■ Page text:
:::::
04 April 2009

Are Gay Relationships the Yes After Two Nos?

Is it possible that the story of Joseph Smith asking about allowing Martin Harris to show the first translated manuscript to his family relates to other questions and bigger issues, up to and including individuals' responses to homosexuality? The story, in a nutshell, is that Joseph's scribe at the time, Martin, asked to take the 116 translated pages to show family members as proof of what he was involved in, so Joseph prayed to God for permission and was denied. But after repeated pleading from Martin, permission was finally divinely granted under certain strict conditions. The pages were lost, but the question I'm posing isn't about that but about God-given rules or instruction apparently changing or being clarified.

Is it possible, with some who are particularly worn by their situations or who are in no condition to choose the "harder" road or who keep seeking counsel beyond--or in rejection of--that which has already been given, that God becomes weary of their requests and finally says, "OK fine, if you won't heed the counsel I've already given, you have my permission to make the decision," but with caveats and with the person possibly learning, the hard way, why the original counsel was given, even if that means learning far down the road or after death?
:::::
■ Given information:
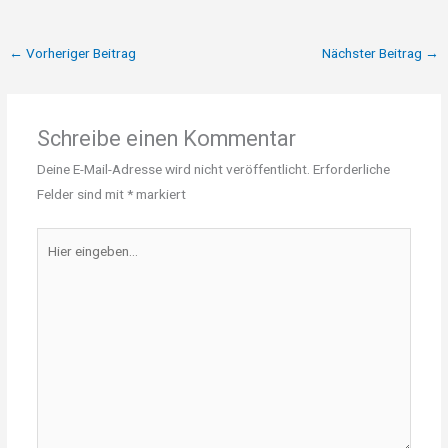
←
Vorheriger Beitrag
Nächster Beitrag
→
Schreibe einen Kommentar
Deine E-Mail-Adresse wird nicht veröffentlicht.
Erforderliche
Felder sind mit
*
markiert
Hier
eingeben…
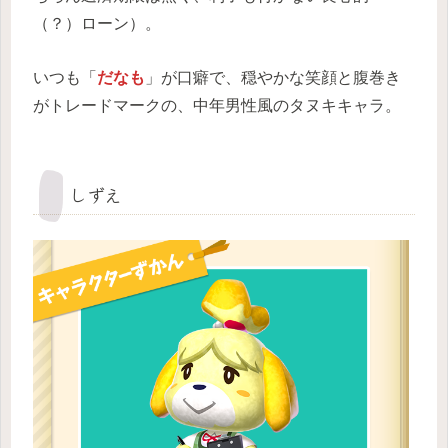
（？）ローン）。
いつも「
だなも
」が口癖で、穏やかな笑顔と腹巻き
がトレードマークの、中年男性風のタヌキキャラ。
しずえ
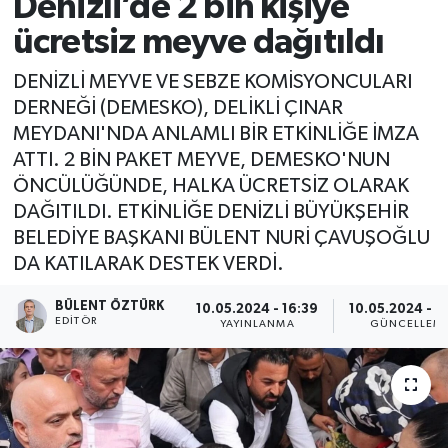
Denizli’de 2 bin kişiye
ücretsiz meyve dağıtıldı
DENİZLİ MEYVE VE SEBZE KOMİSYONCULARI
DERNEĞİ (DEMESKO), DELİKLİ ÇINAR
MEYDANI'NDA ANLAMLI BİR ETKİNLİĞE İMZA
ATTI. 2 BİN PAKET MEYVE, DEMESKO'NUN
ÖNCÜLÜĞÜNDE, HALKA ÜCRETSİZ OLARAK
DAĞITILDI. ETKİNLİĞE DENİZLİ BÜYÜKŞEHİR
BELEDİYE BAŞKANI BÜLENT NURİ ÇAVUŞOĞLU
DA KATILARAK DESTEK VERDİ.
BÜLENT ÖZTÜRK
10.05.2024 - 16:39
10.05.2024 - 1
EDITÖR
YAYINLANMA
GÜNCELLEM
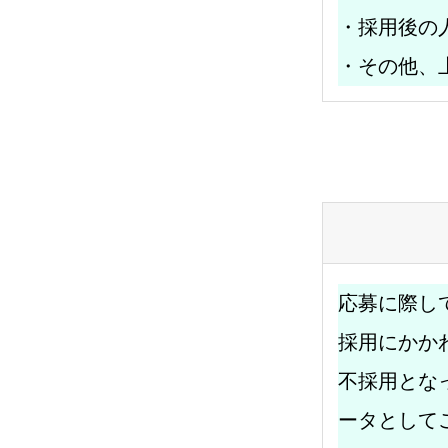
・採用後の
・その他、
応募に際し
採用にかか
不採用とな
ータとして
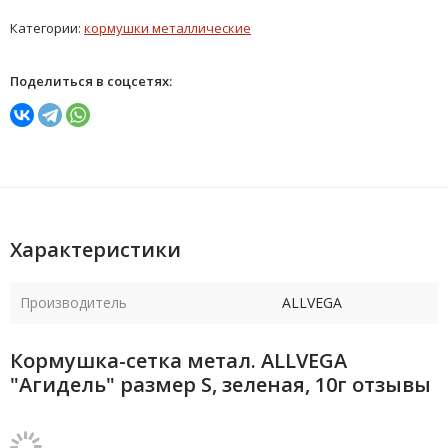
Категории:
кормушки металлические
Поделиться в соцсетях:
Характеристики
Производитель
ALLVEGA
Кормушка-сетка метал. ALLVEGA
"Агидель" размер S, зеленая, 10г отзывы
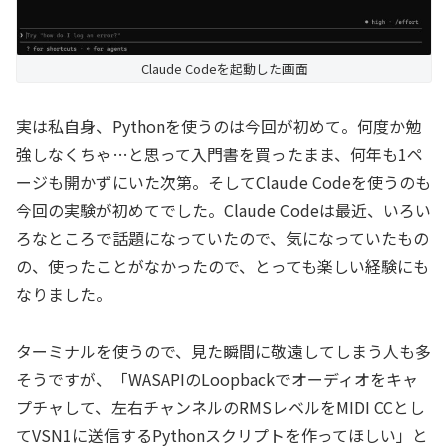
Claude Codeを起動した画面
実は私自身、Pythonを使うのは今回が初めて。何度か勉
強しなくちゃ…と思って入門書を買ったまま、何年も1ペ
ージも開かずにいた次第。そしてClaude Codeを使うのも
今回の実験が初めてでした。Claude Codeは最近、いろい
ろなところで話題になっていたので、気になっていたもの
の、使ったことがなかったので、とっても楽しい経験にも
なりました。
ターミナルを使うので、見た瞬間に敬遠してしまう人も多
そうですが、「WASAPIのLoopbackでオーディオをキャ
プチャして、左右チャンネルのRMSレベルをMIDI CCとし
てVSN1に送信するPythonスクリプトを作ってほしい」と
:::::
■ Tasks and exercises:
(a) In the Martin Harris essay, why did Martin ask to take the 116 translated pages?
(b) Continue the Martin Harris essay after its final paragraph.

■ Task-by-task outputs:
(a) He wanted to show them to members of his family as proof of what he was involved in.

(b)
Is it possible those who are tired and weary in the journey are actually absolved of damning consequences, except, perhaps, discovering in the next life that their loving companionship is not eternal because it was not solemnified through covenant in a temple since it was not the requisite kind of relationship? Is it possible that there is no other inherent condemnation for choosing the "lesser" part, not a temple marriage with procreative purpose and the basic building blocks of an "ideal" home into which to bring souls into mortality for their probation, but another relationship, not eternally bonding but nonetheless pertinent to mortality, into which they might bring children who are already in even lesser situations, such as orphanages or temporary foster homes?

Is it possible that gay relationships are, in fact, not equal to male-female covenant sealings by the pattern set forth by revelation, not because the love is at all inferior or because the bond is any less real but because the relationship's form deviates from a clear pattern set forth by God through his prophets with eternal purposes which transcend affection, personal comfort, or companionship?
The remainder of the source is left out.